In some cases, you want a specific directory on the host to be mapped
inside the container:

* You want to manage storage and snapshots yourself.

    (With LVM, or a SAN, or ZFS, or anything else!)

* You have a separate disk with better performance (SSD) or resiliency (EBS)
  than the system disk, and you want to put important data on that disk.

* You want to share your source directory between your host (where the
  source gets edited) and the container (where it is compiled or executed).

Wait, we already met the last use-case in our example development workflow!
Nice.

```bash
$ docker run -d -v /path/on/the/host:/path/in/container image ...
```

---

class: extra-details

## Migrating data with `--volumes-from`

The `--volumes-from` option tells Docker to re-use all the volumes
of an existing container.

* Scenario: migrating from Redis 2.8 to Redis 3.0.

* We have a container (`myredis`) running Redis 2.8.

* Stop the `myredis` container.

* Start a new container, using the Redis 3.0 image, and the `--volumes-from` option.

* The new container will inherit the data of the old one.

* Newer containers can use `--volumes-from` too.

---

class: extra-details

## Data migration in practice

Let's create a Redis container.

```bash
$ docker run -d --name redis28 redis:2.8
```

Connect to the Redis container and set some data.

```bash
$ docker run -ti --link redis28:redis alpine telnet redis 6379
```

Issue the following commands:

```bash
SET counter 42
INFO server
SAVE
QUIT
```

---

class: extra-details

## Upgrading Redis

Stop the Redis container.

```bash
$ docker stop redis28
```

Start the new Redis container.

```bash
$ docker run -d --name redis30 --volumes-from redis28 redis:3.0
```

---

class: extra-details

## Testing the new Redis

Connect to the Redis container and see our data.

```bash
docker run -ti --link redis30:redis alpine telnet redis 6379
```

Issue a few commands.

```bash
GET counter
INFO server
QUIT
```

---

## Volumes lifecycle

* When you remove a container, its volumes are kept around.

* You can list them with `docker volume ls`.

* You can access them by creating a container with `docker run -v`.
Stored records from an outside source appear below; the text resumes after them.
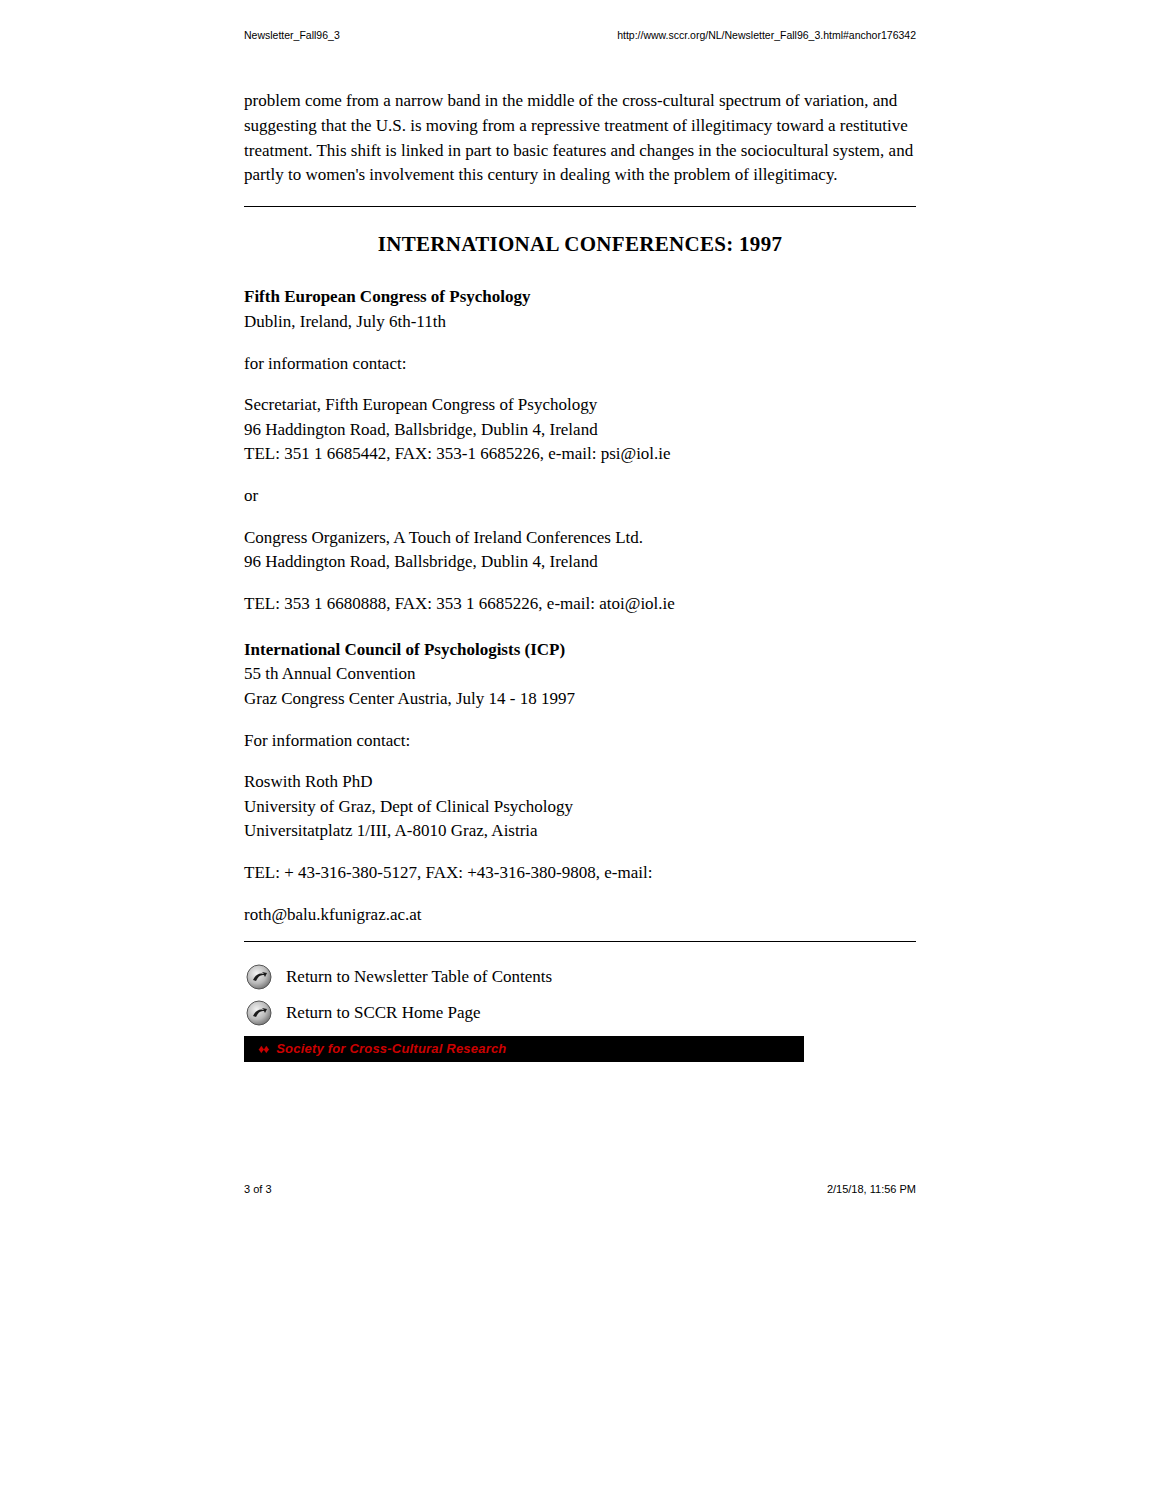Newsletter_Fall96_3
http://www.sccr.org/NL/Newsletter_Fall96_3.html#anchor176342
problem come from a narrow band in the middle of the cross-cultural spectrum of variation, and suggesting that the U.S. is moving from a repressive treatment of illegitimacy toward a restitutive treatment. This shift is linked in part to basic features and changes in the sociocultural system, and partly to women's involvement this century in dealing with the problem of illegitimacy.
INTERNATIONAL CONFERENCES: 1997
Fifth European Congress of Psychology
Dublin, Ireland, July 6th-11th
for information contact:
Secretariat, Fifth European Congress of Psychology
96 Haddington Road, Ballsbridge, Dublin 4, Ireland
TEL: 351 1 6685442, FAX: 353-1 6685226, e-mail: psi@iol.ie
or
Congress Organizers, A Touch of Ireland Conferences Ltd.
96 Haddington Road, Ballsbridge, Dublin 4, Ireland
TEL: 353 1 6680888, FAX: 353 1 6685226, e-mail: atoi@iol.ie
International Council of Psychologists (ICP)
55 th Annual Convention
Graz Congress Center Austria, July 14 - 18 1997
For information contact:
Roswith Roth PhD
University of Graz, Dept of Clinical Psychology
Universitatplatz 1/III, A-8010 Graz, Aistria
TEL: + 43-316-380-5127, FAX: +43-316-380-9808, e-mail:
roth@balu.kfunigraz.ac.at
Return to Newsletter Table of Contents
Return to SCCR Home Page
♦♦ Society for Cross-Cultural Research
3 of 3
2/15/18, 11:56 PM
* You can remove them with `docker volume rm` or `docker system prune`.

Ultimately, _you_ are the one responsible for logging,
monitoring, and backup of your volumes.

---

class: extra-details

## Checking volumes defined by an image

Wondering if an image has volumes? Just use `docker inspect`:

```bash
$ # docker inspect training/datavol
[{
  "config": {
    . . .
    "Volumes": {
        "/var/webapp": {}
    },
    . . .
}]
```

---

class: extra-details

## Checking volumes used by a container

To look which paths are actually volumes, and to what they are bound,
use `docker inspect` (again):

```bash
$ docker inspect <yourContainerID>
[{
  "ID": "<yourContainerID>",
. . .
  "Volumes": {
     "/var/webapp": "/var/lib/docker/vfs/dir/f4280c5b6207ed531efd4cc673ff620cef2a7980f747dbbcca001db61de04468"
  },
  "VolumesRW": {
     "/var/webapp": true
  },
}]
```

* We can see that our volume is present on the file system of the Docker host.

---

## Sharing a single file

The same `-v` flag can be used to share a single file (instead of a directory).
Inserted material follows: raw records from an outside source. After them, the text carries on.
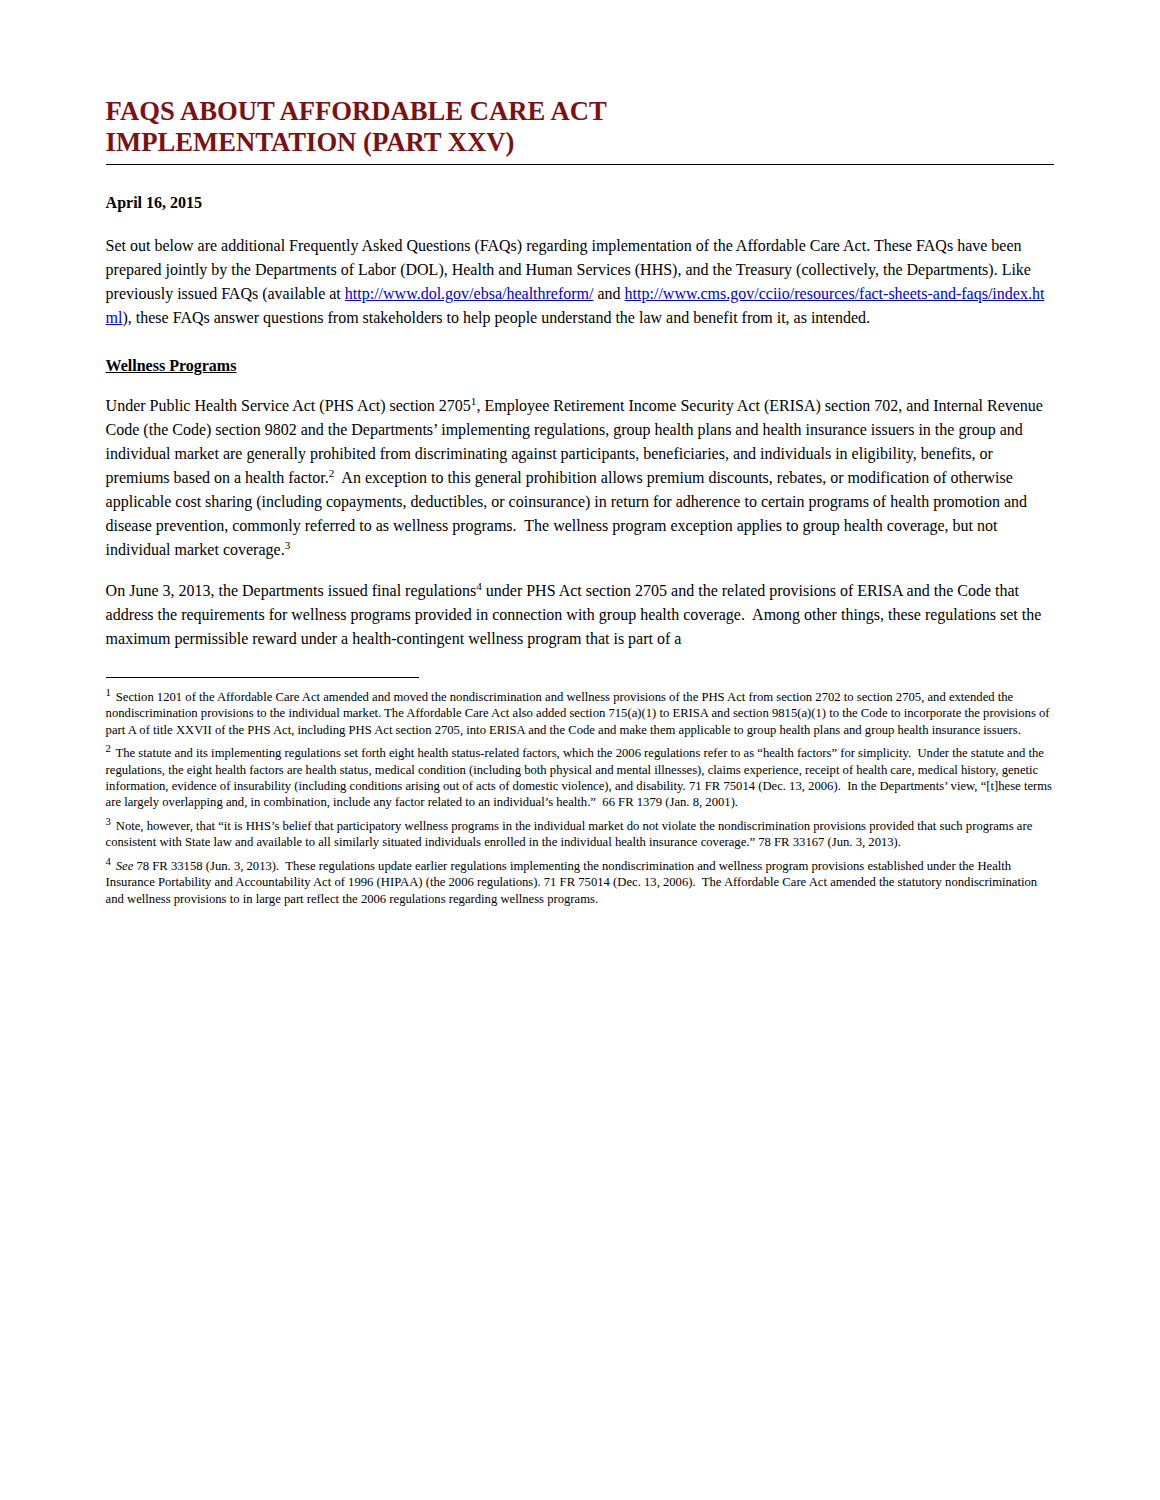FAQS ABOUT AFFORDABLE CARE ACT
IMPLEMENTATION (PART XXV)
April 16, 2015
Set out below are additional Frequently Asked Questions (FAQs) regarding implementation of the Affordable Care Act. These FAQs have been prepared jointly by the Departments of Labor (DOL), Health and Human Services (HHS), and the Treasury (collectively, the Departments). Like previously issued FAQs (available at http://www.dol.gov/ebsa/healthreform/ and http://www.cms.gov/cciio/resources/fact-sheets-and-faqs/index.html), these FAQs answer questions from stakeholders to help people understand the law and benefit from it, as intended.
Wellness Programs
Under Public Health Service Act (PHS Act) section 27051, Employee Retirement Income Security Act (ERISA) section 702, and Internal Revenue Code (the Code) section 9802 and the Departments’ implementing regulations, group health plans and health insurance issuers in the group and individual market are generally prohibited from discriminating against participants, beneficiaries, and individuals in eligibility, benefits, or premiums based on a health factor.2 An exception to this general prohibition allows premium discounts, rebates, or modification of otherwise applicable cost sharing (including copayments, deductibles, or coinsurance) in return for adherence to certain programs of health promotion and disease prevention, commonly referred to as wellness programs. The wellness program exception applies to group health coverage, but not individual market coverage.3
On June 3, 2013, the Departments issued final regulations4 under PHS Act section 2705 and the related provisions of ERISA and the Code that address the requirements for wellness programs provided in connection with group health coverage. Among other things, these regulations set the maximum permissible reward under a health-contingent wellness program that is part of a
1 Section 1201 of the Affordable Care Act amended and moved the nondiscrimination and wellness provisions of the PHS Act from section 2702 to section 2705, and extended the nondiscrimination provisions to the individual market. The Affordable Care Act also added section 715(a)(1) to ERISA and section 9815(a)(1) to the Code to incorporate the provisions of part A of title XXVII of the PHS Act, including PHS Act section 2705, into ERISA and the Code and make them applicable to group health plans and group health insurance issuers.
2 The statute and its implementing regulations set forth eight health status-related factors, which the 2006 regulations refer to as “health factors” for simplicity. Under the statute and the regulations, the eight health factors are health status, medical condition (including both physical and mental illnesses), claims experience, receipt of health care, medical history, genetic information, evidence of insurability (including conditions arising out of acts of domestic violence), and disability. 71 FR 75014 (Dec. 13, 2006). In the Departments’ view, “[t]hese terms are largely overlapping and, in combination, include any factor related to an individual’s health.” 66 FR 1379 (Jan. 8, 2001).
3 Note, however, that “it is HHS’s belief that participatory wellness programs in the individual market do not violate the nondiscrimination provisions provided that such programs are consistent with State law and available to all similarly situated individuals enrolled in the individual health insurance coverage.” 78 FR 33167 (Jun. 3, 2013).
4 See 78 FR 33158 (Jun. 3, 2013). These regulations update earlier regulations implementing the nondiscrimination and wellness program provisions established under the Health Insurance Portability and Accountability Act of 1996 (HIPAA) (the 2006 regulations). 71 FR 75014 (Dec. 13, 2006). The Affordable Care Act amended the statutory nondiscrimination and wellness provisions to in large part reflect the 2006 regulations regarding wellness programs.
One of the most interesting examples is to share the Docker control socket.

```bash
$ docker run -it -v /var/run/docker.sock:/var/run/docker.sock docker sh
```

From that container, you can now run `docker` commands communicating with
the Docker Engine running on the host. Try `docker ps`!
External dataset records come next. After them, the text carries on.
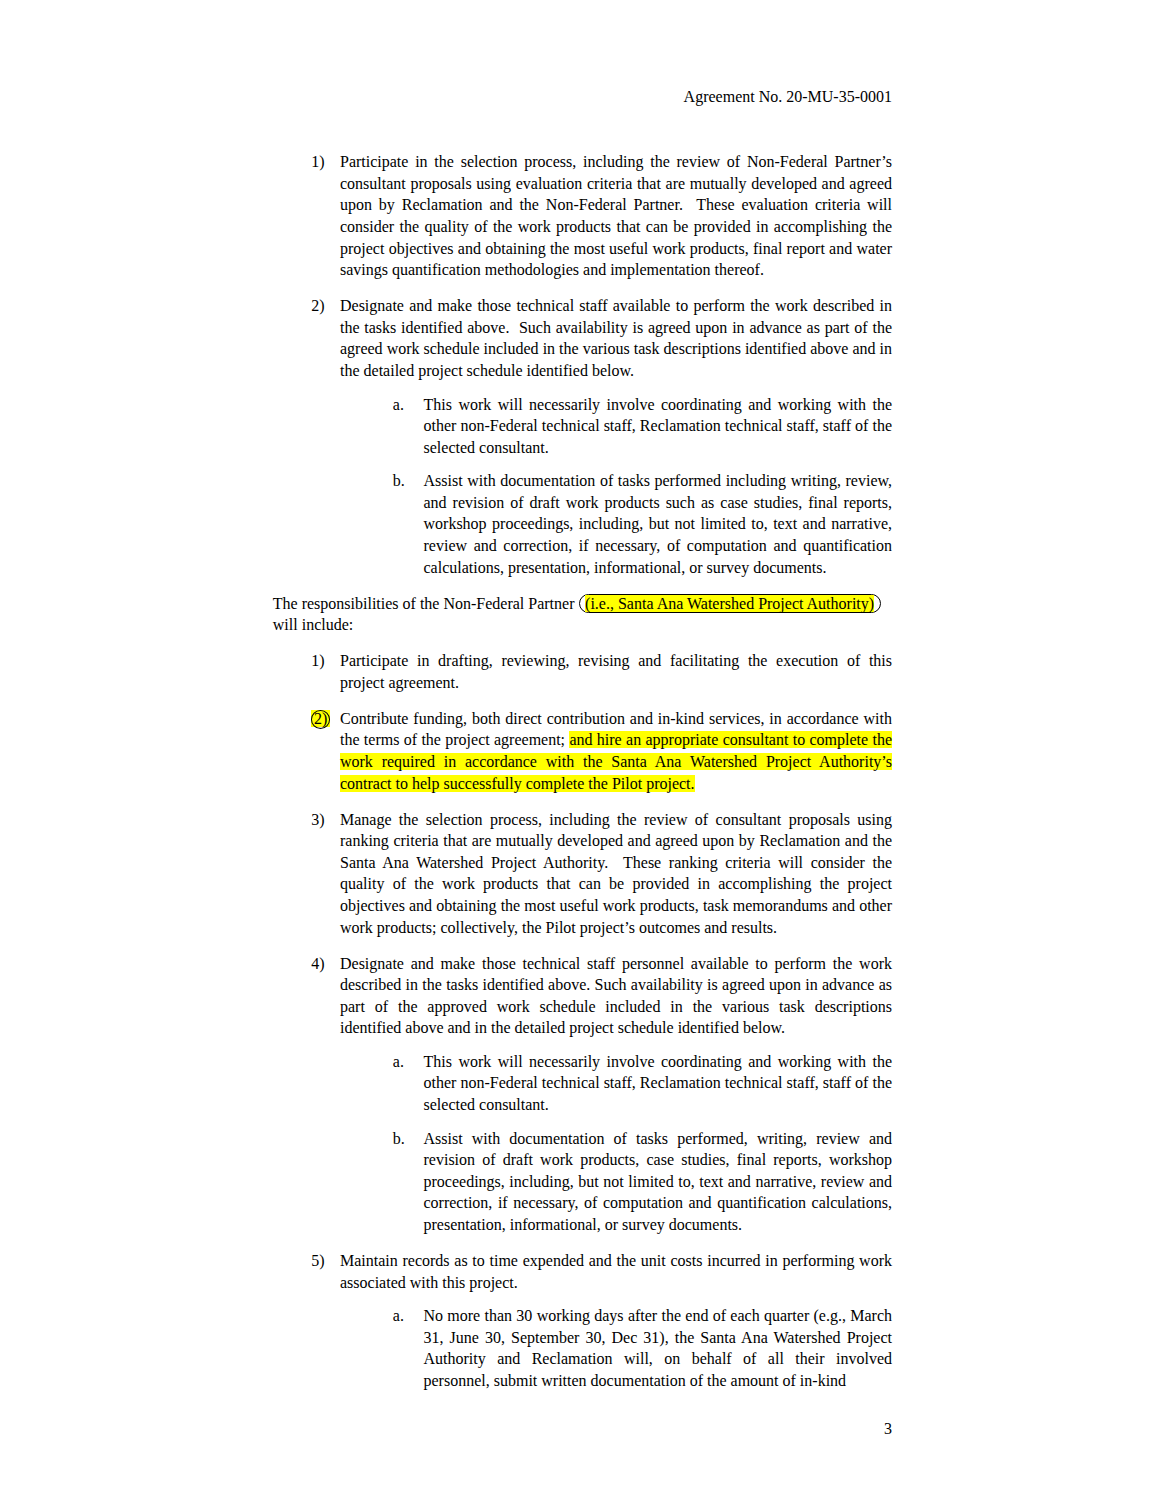Agreement No. 20-MU-35-0001
Participate in the selection process, including the review of Non-Federal Partner’s consultant proposals using evaluation criteria that are mutually developed and agreed upon by Reclamation and the Non-Federal Partner. These evaluation criteria will consider the quality of the work products that can be provided in accomplishing the project objectives and obtaining the most useful work products, final report and water savings quantification methodologies and implementation thereof.
Designate and make those technical staff available to perform the work described in the tasks identified above. Such availability is agreed upon in advance as part of the agreed work schedule included in the various task descriptions identified above and in the detailed project schedule identified below.
This work will necessarily involve coordinating and working with the other non-Federal technical staff, Reclamation technical staff, staff of the selected consultant.
Assist with documentation of tasks performed including writing, review, and revision of draft work products such as case studies, final reports, workshop proceedings, including, but not limited to, text and narrative, review and correction, if necessary, of computation and quantification calculations, presentation, informational, or survey documents.
The responsibilities of the Non-Federal Partner (i.e., Santa Ana Watershed Project Authority) will include:
Participate in drafting, reviewing, revising and facilitating the execution of this project agreement.
2) Contribute funding, both direct contribution and in-kind services, in accordance with the terms of the project agreement; and hire an appropriate consultant to complete the work required in accordance with the Santa Ana Watershed Project Authority’s contract to help successfully complete the Pilot project.
Manage the selection process, including the review of consultant proposals using ranking criteria that are mutually developed and agreed upon by Reclamation and the Santa Ana Watershed Project Authority. These ranking criteria will consider the quality of the work products that can be provided in accomplishing the project objectives and obtaining the most useful work products, task memorandums and other work products; collectively, the Pilot project’s outcomes and results.
Designate and make those technical staff personnel available to perform the work described in the tasks identified above. Such availability is agreed upon in advance as part of the approved work schedule included in the various task descriptions identified above and in the detailed project schedule identified below.
This work will necessarily involve coordinating and working with the other non-Federal technical staff, Reclamation technical staff, staff of the selected consultant.
Assist with documentation of tasks performed, writing, review and revision of draft work products, case studies, final reports, workshop proceedings, including, but not limited to, text and narrative, review and correction, if necessary, of computation and quantification calculations, presentation, informational, or survey documents.
Maintain records as to time expended and the unit costs incurred in performing work associated with this project.
No more than 30 working days after the end of each quarter (e.g., March 31, June 30, September 30, Dec 31), the Santa Ana Watershed Project Authority and Reclamation will, on behalf of all their involved personnel, submit written documentation of the amount of in-kind
3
.warning[Since that container has access to the Docker socket, it
has root-like access to the host.]

---

## Volume plugins

You can install plugins to manage volumes backed by particular storage systems,
or providing extra features. For instance:

* [dvol](https://github.com/ClusterHQ/dvol) - allows to commit/branch/rollback volumes;
* [Flocker](https://clusterhq.com/flocker/introduction/), [REX-Ray](https://github.com/emccode/rexray) - create and manage volumes backed by an enterprise storage system (e.g. SAN or NAS), or by cloud block stores (e.g. EBS);
* [Blockbridge](http://www.blockbridge.com/), [Portworx](http://portworx.com/) - provide distributed block store for containers;
* and much more!

---

## Section summary

We've learned how to:

* Create and manage volumes.

* Share volumes across containers.

* Share a host directory with one or many containers.